*** Records ***

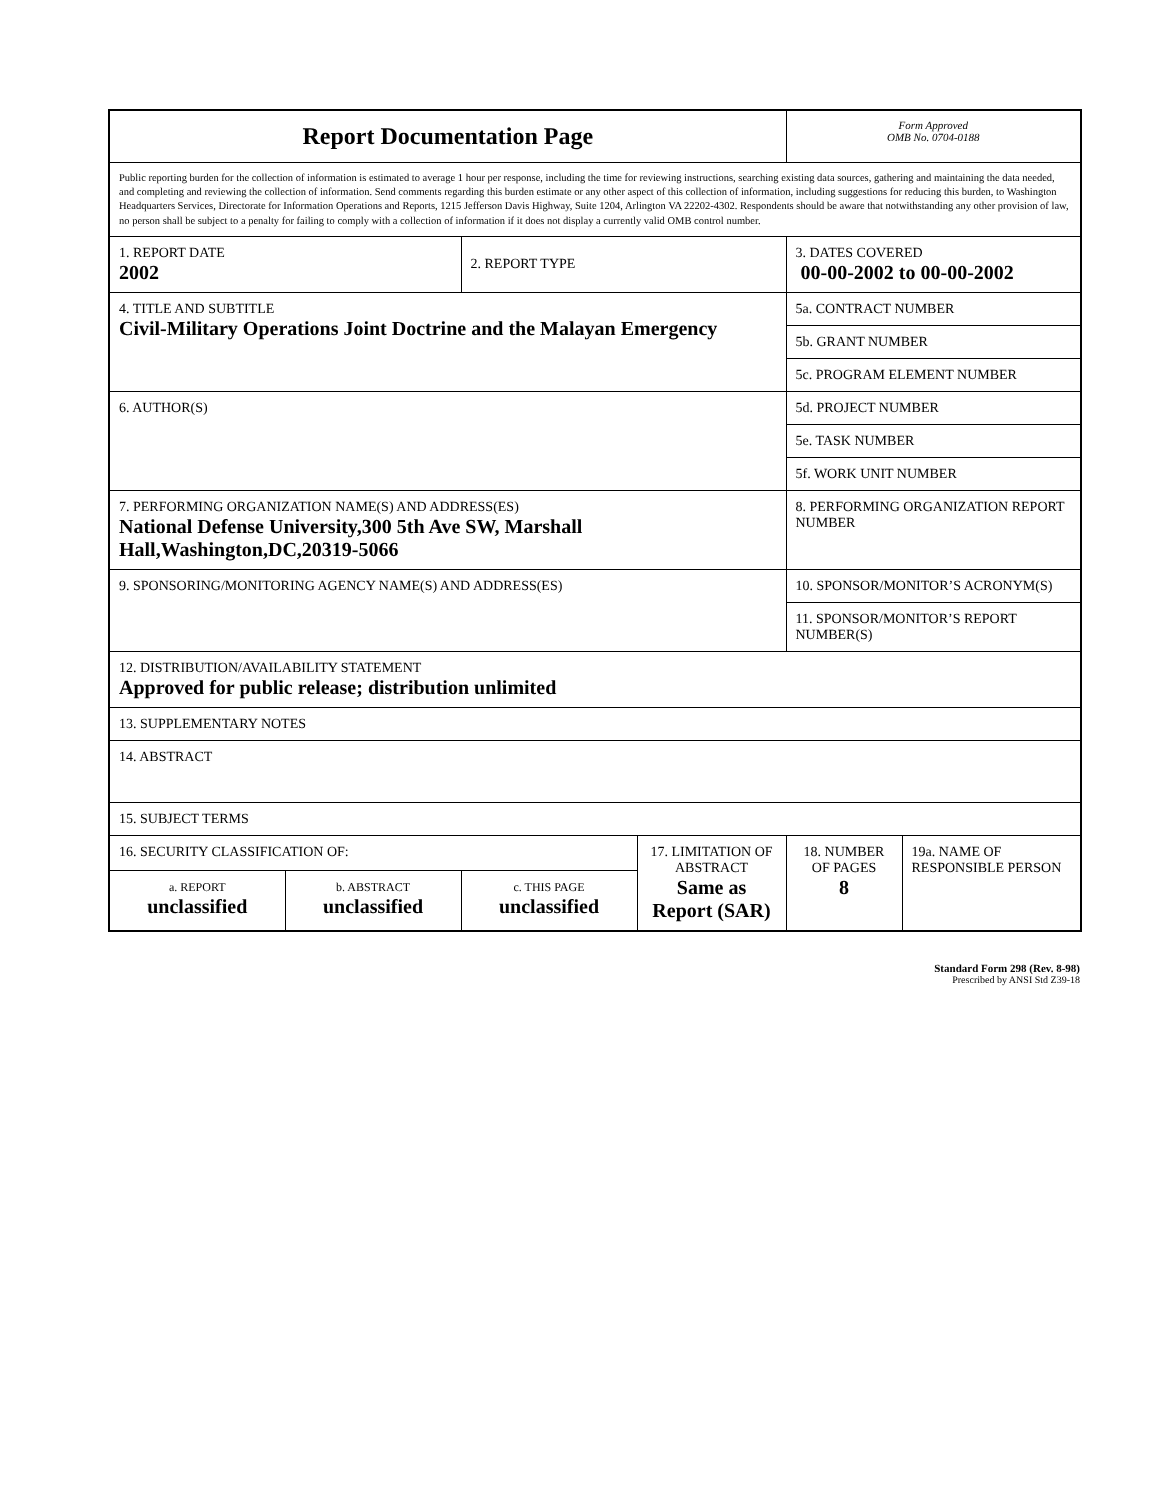| Report Documentation Page | | | | Form Approved OMB No. 0704-0188 | |
| Public reporting burden for the collection of information is estimated to average 1 hour per response, including the time for reviewing instructions, searching existing data sources, gathering and maintaining the data needed, and completing and reviewing the collection of information. Send comments regarding this burden estimate or any other aspect of this collection of information, including suggestions for reducing this burden, to Washington Headquarters Services, Directorate for Information Operations and Reports, 1215 Jefferson Davis Highway, Suite 1204, Arlington VA 22202-4302. Respondents should be aware that notwithstanding any other provision of law, no person shall be subject to a penalty for failing to comply with a collection of information if it does not display a currently valid OMB control number. | | | | | |
| 1. REPORT DATE 2002 | | 2. REPORT TYPE | | 3. DATES COVERED 00-00-2002 to 00-00-2002 | |
| 4. TITLE AND SUBTITLE Civil-Military Operations Joint Doctrine and the Malayan Emergency | | | | 5a. CONTRACT NUMBER | |
| | | | | 5b. GRANT NUMBER | |
| | | | | 5c. PROGRAM ELEMENT NUMBER | |
| 6. AUTHOR(S) | | | | 5d. PROJECT NUMBER | |
| | | | | 5e. TASK NUMBER | |
| | | | | 5f. WORK UNIT NUMBER | |
| 7. PERFORMING ORGANIZATION NAME(S) AND ADDRESS(ES) National Defense University,300 5th Ave SW, Marshall Hall,Washington,DC,20319-5066 | | | | 8. PERFORMING ORGANIZATION REPORT NUMBER | |
| 9. SPONSORING/MONITORING AGENCY NAME(S) AND ADDRESS(ES) | | | | 10. SPONSOR/MONITOR’S ACRONYM(S) | |
| | | | | 11. SPONSOR/MONITOR’S REPORT NUMBER(S) | |
| 12. DISTRIBUTION/AVAILABILITY STATEMENT Approved for public release; distribution unlimited | | | | | |
| 13. SUPPLEMENTARY NOTES | | | | | |
| 14. ABSTRACT | | | | | |
| 15. SUBJECT TERMS | | | | | |
| 16. SECURITY CLASSIFICATION OF: | | | 17. LIMITATION OF ABSTRACT Same as Report (SAR) | 18. NUMBER OF PAGES 8 | 19a. NAME OF RESPONSIBLE PERSON |
| a. REPORT unclassified | b. ABSTRACT unclassified | c. THIS PAGE unclassified | | | |
Standard Form 298 (Rev. 8-98)
Prescribed by ANSI Std Z39-18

*** End of Records ***

__Work required__:
Omit all pictures and repeat the rest of the records verbatim.

__Written answer__:
| Report Documentation Page | | | | Form Approved OMB No. 0704-0188 | |
| Public reporting burden for the collection of information is estimated to average 1 hour per response, including the time for reviewing instructions, searching existing data sources, gathering and maintaining the data needed, and completing and reviewing the collection of information. Send comments regarding this burden estimate or any other aspect of this collection of information, including suggestions for reducing this burden, to Washington Headquarters Services, Directorate for Information Operations and Reports, 1215 Jefferson Davis Highway, Suite 1204, Arlington VA 22202-4302. Respondents should be aware that notwithstanding any other provision of law, no person shall be subject to a penalty for failing to comply with a collection of information if it does not display a currently valid OMB control number. | | | | | |
| 1. REPORT DATE 2002 | | 2. REPORT TYPE | | 3. DATES COVERED 00-00-2002 to 00-00-2002 | |
| 4. TITLE AND SUBTITLE Civil-Military Operations Joint Doctrine and the Malayan Emergency | | | | 5a. CONTRACT NUMBER | |
| | | | | 5b. GRANT NUMBER | |
| | | | | 5c. PROGRAM ELEMENT NUMBER | |
| 6. AUTHOR(S) | | | | 5d. PROJECT NUMBER | |
| | | | | 5e. TASK NUMBER | |
| | | | | 5f. WORK UNIT NUMBER | |
| 7. PERFORMING ORGANIZATION NAME(S) AND ADDRESS(ES) National Defense University,300 5th Ave SW, Marshall Hall,Washington,DC,20319-5066 | | | | 8. PERFORMING ORGANIZATION REPORT NUMBER | |
| 9. SPONSORING/MONITORING AGENCY NAME(S) AND ADDRESS(ES) | | | | 10. SPONSOR/MONITOR’S ACRONYM(S) | |
| | | | | 11. SPONSOR/MONITOR’S REPORT NUMBER(S) | |
| 12. DISTRIBUTION/AVAILABILITY STATEMENT Approved for public release; distribution unlimited | | | | | |
| 13. SUPPLEMENTARY NOTES | | | | | |
| 14. ABSTRACT | | | | | |
| 15. SUBJECT TERMS | | | | | |
| 16. SECURITY CLASSIFICATION OF: | | | 17. LIMITATION OF ABSTRACT Same as Report (SAR) | 18. NUMBER OF PAGES 8 | 19a. NAME OF RESPONSIBLE PERSON |
| a. REPORT unclassified | b. ABSTRACT unclassified | c. THIS PAGE unclassified | | | |
Standard Form 298 (Rev. 8-98)
Prescribed by ANSI Std Z39-18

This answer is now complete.